#### [Texto fornecido]
......

O momento do “real” é exposto em sua ficcionalidade; a alteridade como criadora da ficção não tem mais o que possuir, portanto, raciocina a partir de um tempo para um tempo maior, no para além da morte; melhor: a memória imperecível da ética. Antero de Quental nem pretende resgatar o temporal e nem anunciar o seu término. Antes, formula a instrução visionária que, por atitude poética, provoca um problema de fé e um problema de forma. Tais situações permitem ao poeta colocar tudo num compromisso moralmente expresso pela palavra eu; que de alguma maneira enterrado em vida conta o excelso de sua memória amortalhada.
Porém, o que tenho a dizer da poesia? Digo que o muito que se fala do papel representado por Antero nas dimensões da política faz esquecer que o poeta promulga o princípio da destruição do poema que é sobre algo; realizando o enleio entre um eu tão arcaico com outro tão fracamente anunciador do presente. Essa atitude evidencia o estado de espírito de relembrança em pretérito superdeterminado, no qual se protagonizam cenas com dois ou mais passos em direção à natureza. Explico: a natureza consolida-se como personificação de pontos temporais que se originam com alguma veste trágica.

......

#### [Registros fornecidos]
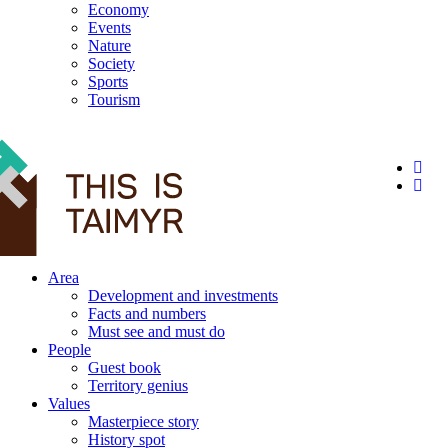
Economy
Events
Nature
Society
Sports
Tourism
12+
Area
Development and investments
Facts and numbers
Must see and must do
People
Guest book
Territory genius
Values
Masterpiece story
History spot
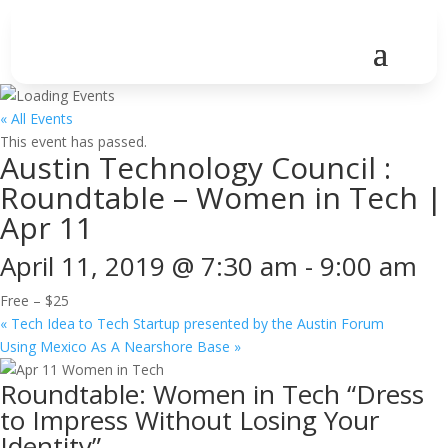
« All Events
This event has passed.
Austin Technology Council :
Roundtable – Women in Tech |
Apr 11
April 11, 2019 @ 7:30 am
-
9:00 am
Free – $25
«
Tech Idea to Tech Startup presented by the Austin Forum
Using Mexico As A Nearshore Base
»
Roundtable: Women in Tech “Dress
to Impress Without Losing Your
Identity”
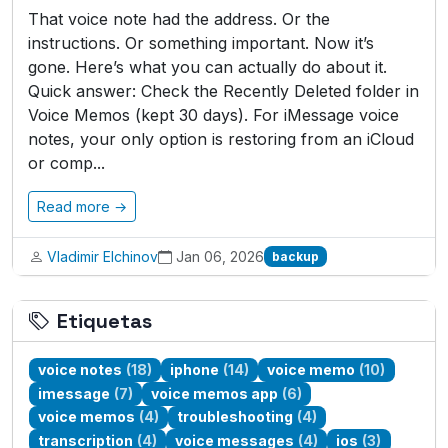
That voice note had the address. Or the
instructions. Or something important. Now it’s
gone. Here’s what you can actually do about it.
Quick answer: Check the Recently Deleted folder in
Voice Memos (kept 30 days). For iMessage voice
notes, your only option is restoring from an iCloud
or comp...
Read more →
Vladimir Elchinov
Jan 06, 2026
backup
Etiquetas
voice notes
(18)
iphone
(14)
voice memo
(10)
imessage
(7)
voice memos app
(6)
voice memos
(4)
troubleshooting
(4)
transcription
(4)
voice messages
(4)
ios
(3)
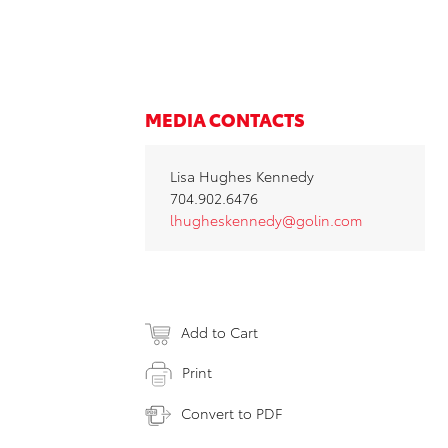
MEDIA CONTACTS
Lisa Hughes Kennedy
704.902.6476
lhugheskennedy@golin.com
Add to Cart
Print
Convert to PDF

......

#### [Tarefas propostas]
**A.** No texto sobre a poesia de Antero de Quental, o que a instrução visionária provoca por atitude poética?
**B.** Extraia do texto sobre Antero de Quental, sem alterar nada, tudo o que vai desde "Porém, o que" até "alguma veste trágica.".

#### [Respostas]
**A.** Um problema de fé e um problema de forma.

**B.**
Porém, o que tenho a dizer da poesia? Digo que o muito que se fala do papel representado por Antero nas dimensões da política faz esquecer que o poeta promulga o princípio da destruição do poema que é sobre algo; realizando o enleio entre um eu tão arcaico com outro tão fracamente anunciador do presente. Essa atitude evidencia o estado de espírito de relembrança em pretérito superdeterminado, no qual se protagonizam cenas com dois ou mais passos em direção à natureza. Explico: a natureza consolida-se como personificação de pontos temporais que se originam com alguma veste trágica.